Stress & Change

Most adults face predictable and challenging situations in later life. These situations in later life. These situations usually involve change. Change can be stressful, even if it is for the good. Older adults tend to experience a lot of change — some expected (loss of income) and some over which people have no control (loss of the ability to drive). When stressors multiply, people are more vulnerable to mental health problems.

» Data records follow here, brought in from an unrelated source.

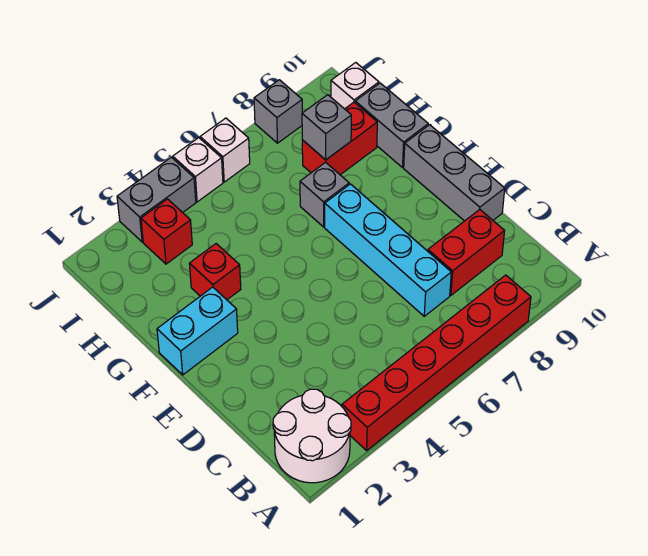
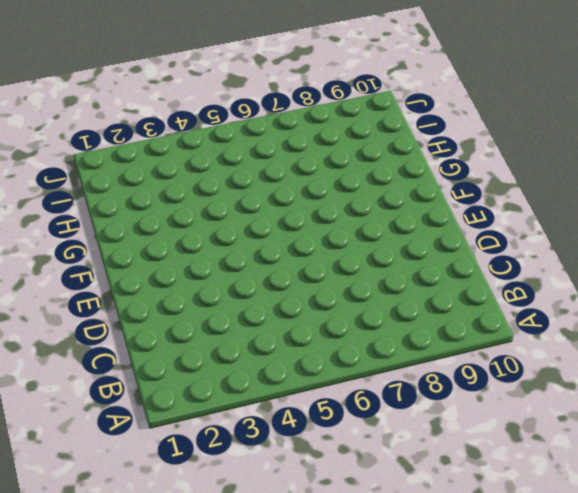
none -> white 2x2 round brick [273,389,351,483]
none -> red 1x6 brick [342,275,531,450]
none -> cyan 1x4 brick [325,184,451,316]

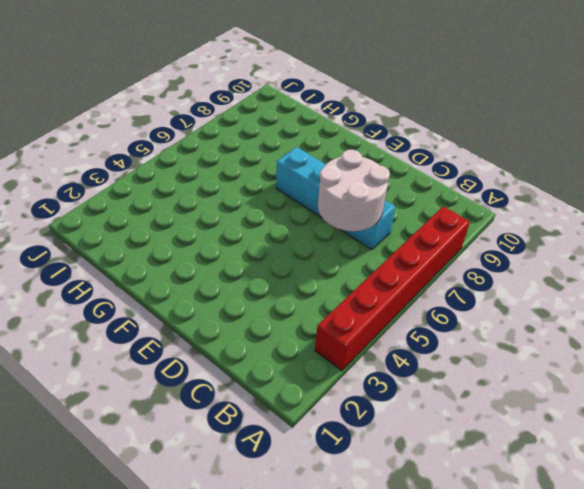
white 2x2 round brick [318,150,390,231] -> white 2x2 round brick moved to [273,389,351,483]
none -> red 1x2 brick [428,210,504,295]
none -> grey 1x3 brick [404,125,505,221]
none -> cyan 1x2 brick [157,287,238,375]

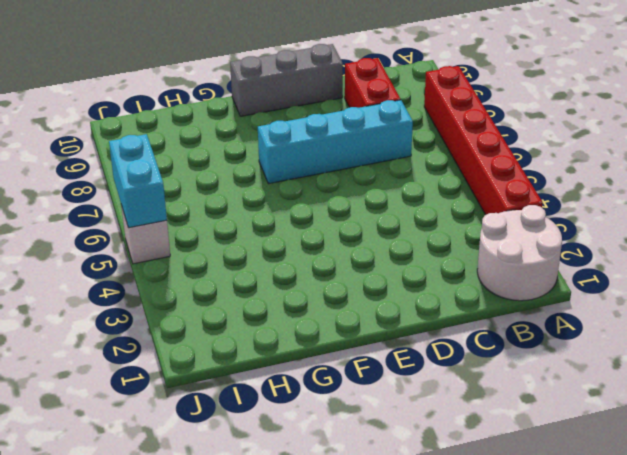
cyan 1x2 brick [109,134,167,228] -> cyan 1x2 brick moved to [157,287,238,375]
none -> red 1x1 brick [189,244,241,300]
none -> grey 1x1 brick [300,162,349,227]
none -> grey 1x2 brick [355,83,428,168]

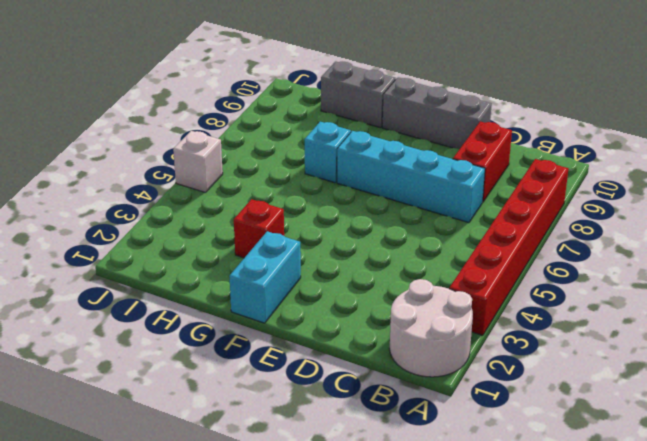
cyan 1x1 brick [305,122,351,183] -> grey 1x1 brick [300,162,349,227]
none -> red 1x2 brick [302,102,377,175]
none -> red 1x1 brick [141,199,192,264]
none -> white 1x1 brick [331,63,379,109]

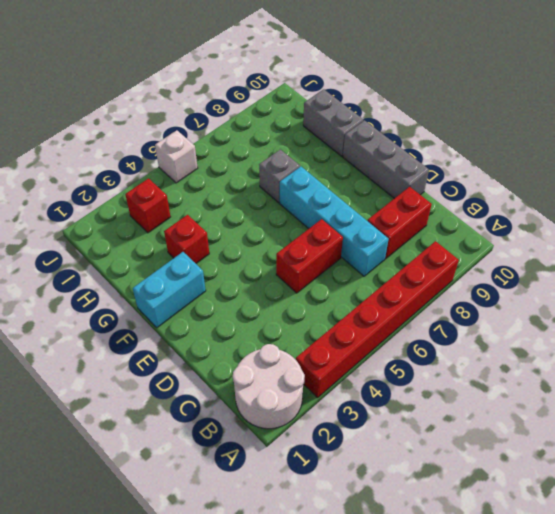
red 1x2 brick [276,219,343,293] -> red 1x2 brick moved to [302,102,377,175]
none -> white 1x1 brick [331,63,379,109]
none -> grey 1x2 brick [117,157,196,242]
none -> white 1x1 brick [200,118,250,182]

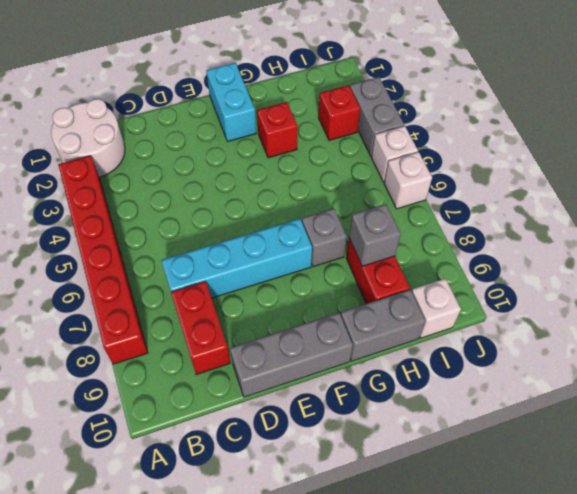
none -> grey 1x1 brick [254,80,302,143]

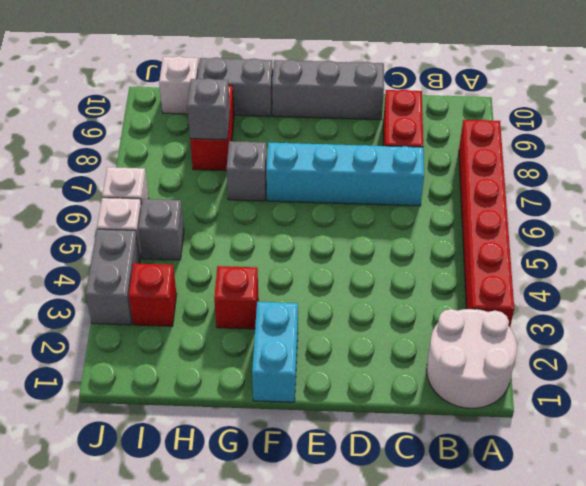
grey 1x1 brick [138,199,184,260] -> grey 1x1 brick moved to [254,80,302,143]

Common age related changes and challenges that are associated with stress include:

  • Caregiving for another person
  • Retirement
  • Increased leisure or unstructured time
  • Health changes
  • Reliance on others
  • Social adjustments
  • Financial changes
  • Loss of loved ones
  • Pain or disability
  • Relocation or housing changes
  • Negotiating new systems (i.e. health care benefits)
  • Medication use
  • Sensory decline (hearing, vision)
  • Mobility restrictions
  • Change in appearance
  • Development of new relationships
  • Cultural emphasis on the value of youth

The two stress themes most commonly associated with mental health disorders in later life are loss and social isolation. Individual factors that contribute to negative stress responses include: lack of support, resistance to change in circumstances and routine, negative outlook on life and constant stress.

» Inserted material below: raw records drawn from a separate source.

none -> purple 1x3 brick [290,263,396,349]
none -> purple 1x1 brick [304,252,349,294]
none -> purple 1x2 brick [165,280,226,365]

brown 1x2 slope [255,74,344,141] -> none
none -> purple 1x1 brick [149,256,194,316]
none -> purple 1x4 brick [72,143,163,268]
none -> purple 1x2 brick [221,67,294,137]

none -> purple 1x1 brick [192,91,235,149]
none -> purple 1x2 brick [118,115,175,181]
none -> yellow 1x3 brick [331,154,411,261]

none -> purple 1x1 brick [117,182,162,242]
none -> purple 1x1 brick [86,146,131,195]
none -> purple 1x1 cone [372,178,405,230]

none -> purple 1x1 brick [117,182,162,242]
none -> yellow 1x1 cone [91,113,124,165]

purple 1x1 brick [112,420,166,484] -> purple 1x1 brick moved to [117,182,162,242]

Stress affects our bodies, our minds and our behaviors. People under a lot of stress may feel overwhelmed, anxious, helpless or depressed.

Physical signs of stress may include:

  • Fatigue
  • Headache
  • Cold hands and feet
  • Changes in sleeping and eating patterns
  • Back or neck pain
  • Stomach patterns

If any of these symptoms last more than a few weeks, it is important to talk to a doctor or other health care professional. Prolonged stress interfaces with the body’s ability to fight illness and may result in brain changes that cause mental health problems.

With practice, people can handle stress more constructively. Diet and exercise are important factors in supporting the mind and body at any time. Positive thinking is another powerful tool to combat the negative effects of stress. Maintaining good mental health includes planning and practices for handling stress and developing positive coping skills.

Your local library will have many books to help you develop a plan to help with stress.